Do you think Ferrero smiles up from his grave – don't ask about the details of how a dead man knows what's happening on Earth, just run with this – and thinks, 'if only I had lived long enough to see how much heroin people would try to stuff into that hollow egg I came up with?'

If so, Ferrero would probably be chuffed to learn about James Spotswood. The 28-year-old from Merseyside reportedly pulled a runner on Friday, after a court appearance at Shrewsbury Crown Court. He'd been charged on two counts of possession of Class As with intent to supply, and possession of a knife in a public place – he denied the charges, but was found guilty unanimously by a jury after the two-day trial.

It all started with a couple of Kinder Eggs. Spotswood was driving a Vauxhall with passenger Alan McNeil when police stopped them on the 30th of January last year, according to local press. A search of the car uncovered two Kinder Eggs pushed inside a sock, hidden under a compartment near the gear stick.

"Inside there was a large amount of drugs in individual street deals, ready for onward supply," said the prosecutor in the court case, speaking on Thursday. What the cops really found were about 79 wraps of crack, nine wraps of heroin and a mixture of both drugs in another wrap. The police made one of their usual street value estimates, deciding this haul would have fetched about £900 (though the actual amounts of the drugs weren't listed).

On top of the Class As, the police then found that Spotswood had £235 in cash, which was seized. Spotswood's defence rested on the idea that he'd been working under duress, and was basically being forced to drive McNeil around to move the drugs.
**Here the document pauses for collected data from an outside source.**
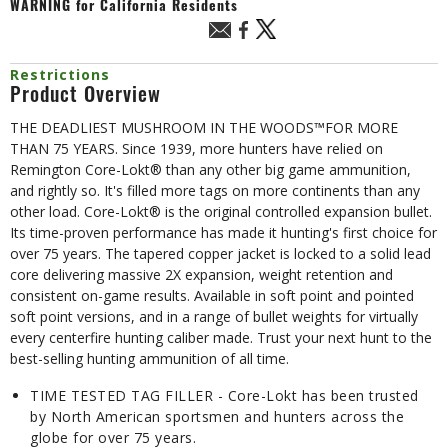
WARNING
for California Residents
Restrictions
Product Overview
THE DEADLIEST MUSHROOM IN THE WOODS™FOR MORE
THAN 75 YEARS. Since 1939, more hunters have relied on
Remington Core-Lokt® than any other big game ammunition,
and rightly so. It's filled more tags on more continents than any
other load. Core-Lokt® is the original controlled expansion bullet.
Its time-proven performance has made it hunting's first choice for
over 75 years. The tapered copper jacket is locked to a solid lead
core delivering massive 2X expansion, weight retention and
consistent on-game results. Available in soft point and pointed
soft point versions, and in a range of bullet weights for virtually
every centerfire hunting caliber made. Trust your next hunt to the
best-selling hunting ammunition of all time.
TIME TESTED TAG FILLER - Core-Lokt has been trusted
by North American sportsmen and hunters across the
globe for over 75 years.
When Spotswood gave evidence, he said that McNeil had been threatening him with the knife the police found in the car, making him drive from one spot to another to for pick-ups.
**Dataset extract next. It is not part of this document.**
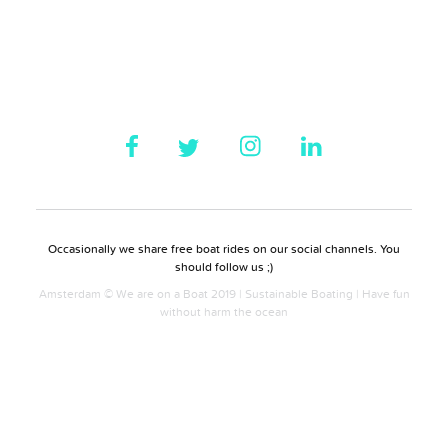
Occasionally we share free boat rides on our social channels. You
should follow us ;)
Amsterdam © We are on a Boat 2019 | Sustainable Boating | Have fun
without harm the ocean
In the end, McNeil pleaded guilty to two counts of possessing Class As with intent to supply. On Friday, when Spotswood was found guilty of all three charges levelled against him, his lawyer asked that he be given bail until his sentencing on the 29th of November. That request was refused, and Spotswood then ran out of the building. Like, he just left. After a few hours, the police tracked Spotswood down again and arrested him. He's still yet to be sentenced.
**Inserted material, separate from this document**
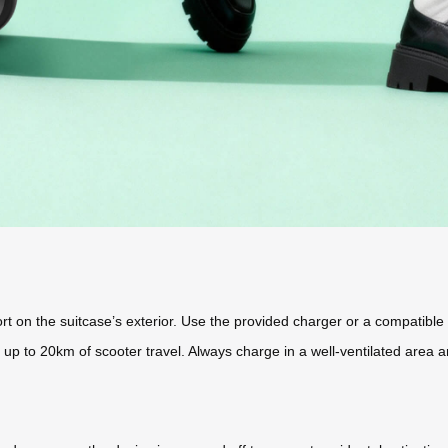
t on the suitcase’s exterior. Use the provided charger or a compatible 
up to 20km of scooter travel. Always charge in a well-ventilated area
In the meantime, the Kinder Surprise continues to shift from childhood nostalgia-inducing treat to an ideal place to try and hide drugs. You may remember the story from July, of two brother who'd shoved £25,000 worth of heroin up their bums – smuggled, obviously, in Kinder Eggs. There were the coke-filled Kinders hidden in bins out a London pub and found on people at the pub, after several police raids. And, of course, there was the story of a six-year-old boy who found crystal meth stashed inside a Kinder Egg nestled under a bush.

In his long life, Michele Ferrero grew to become the richest man in Italy. But perhaps his biggest accomplishment of all was inadvertently designing a chocolate for kids that could be so ingeniously used to move Class As from one place to another. Surely, it's what he would have wanted.